Finkiel constrói incisivamente seus personagens principais, desenvolvendo seus relacionamentos e, no caminho, mostra toda a alienação deles, seus ressentimentos e racismos, pintando um quadro em que as fraquezas dessas personas são comuns de forma angustiante, mesmo que o ato final adicione uma bela camada extra de violência a todo o contexto apresentado no longa.
No filme, Eddie (Nicolas Duvauchelle, de Por uma Mulher) vai defender um carro que está sendo assaltado e acaba sendo esfaqueado. Com isso ele ganha a simpatia e atenção da sua ex (Melanie Thierry, de Um Dia Perfeito) que estava afastada dele há algum tempo. Já a vida de Ahmed (Driss Ramdi, de Mutações) começa a desmoronar, quando ele é acusado do crime que não cometeu, apenas porque Eddie o viu alguns dias antes em um processo seletivo no qual participava.
Dizer que o filme culmina com um ato poderoso de violência e catarse é, em parte, um spoiler necessário (mesmo que não muito grande). Afinal, toda a estabilidade precária na vida de Eddie, baseada na prisão de um cara inocente, vale a pena?
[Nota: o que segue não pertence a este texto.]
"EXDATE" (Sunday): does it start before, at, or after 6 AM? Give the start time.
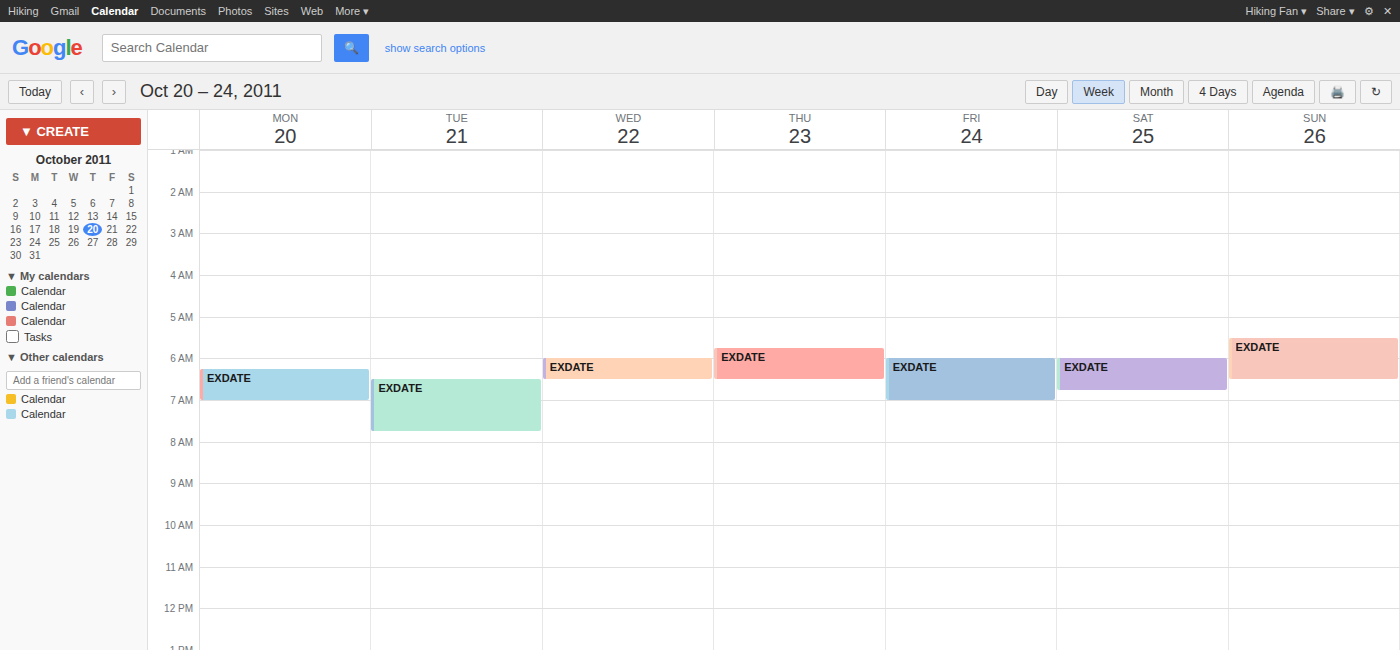
5:30 AM -- before 6 AM, 30 minutes above the 6 AM line.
O roteiro não esmiúça significativamente os pensamentos de Eddie e nem precisa: Ahmed pega a vaga de trabalho que Eddie tanto almejava e a polícia revela todo o seu racismo ao comprar a ideia de que Ahmed é o culpado apenas pela acusação de Eddie. O tabuleiro está montado para você imaginar um perfil completo: Eddie é a representação da crescente classe que vota na extrema direita e que precisa de uma melhor educação básica para entender a coisa toda melhor, somente para começar. Você consegue ver em Não Sou um Canalha, um sentimento de grande alienação das classes média e alta, um preconceito latente e o medo do diferente, além de raiva – muita raiva (qualquer semelhança com os Bolsominions não é mera coincidência).
O título Não Sou um Canalha é a aposta de Finkiel em dar todas as concessões razoáveis para o seu protagonista. Quando ele está se sentindo valorizado, Eddie é uma pessoa agradável, carinhoso com sua mulher e brincalhão com seu filho. No entanto, no momento em que ele acredita ser visto como fraco, ele se torna brutal e ameaçador. Ele almeja tudo que os outros têm, apenas para não se sentir rebaixado, seja um bom carro, um bom trabalho, uma casa melhor ou mesmo uma TV de LED. Ele e a câmera estão sempre olhando ao redor, mas apenas a câmera é que traz a verdade: Eddie mal consegue processar seu próprio reflexo.
A intensidade de Duvauchelle é perfeita para interpretar Eddie. O ator constrói a tensão através de um olhar profundo, desconfiado e que faz parte da animosidade exterior junto com a insegurança interior do psicológico do personagem. Ele e Thierry são ótimos juntos. A interpretação dela mostra toda uma vitalidade que não parece destruída facilmente, mesmo com toda a tendência de Eddie à violência.
Não Sou um Canalha é elaborado com naturalismo, lembrando quase um documentário observacional, o que dá muito medo. Afinal, saber que um cara como Eddie pode estar aí, no apartamento ao lado do seu, não é nada reconfortante!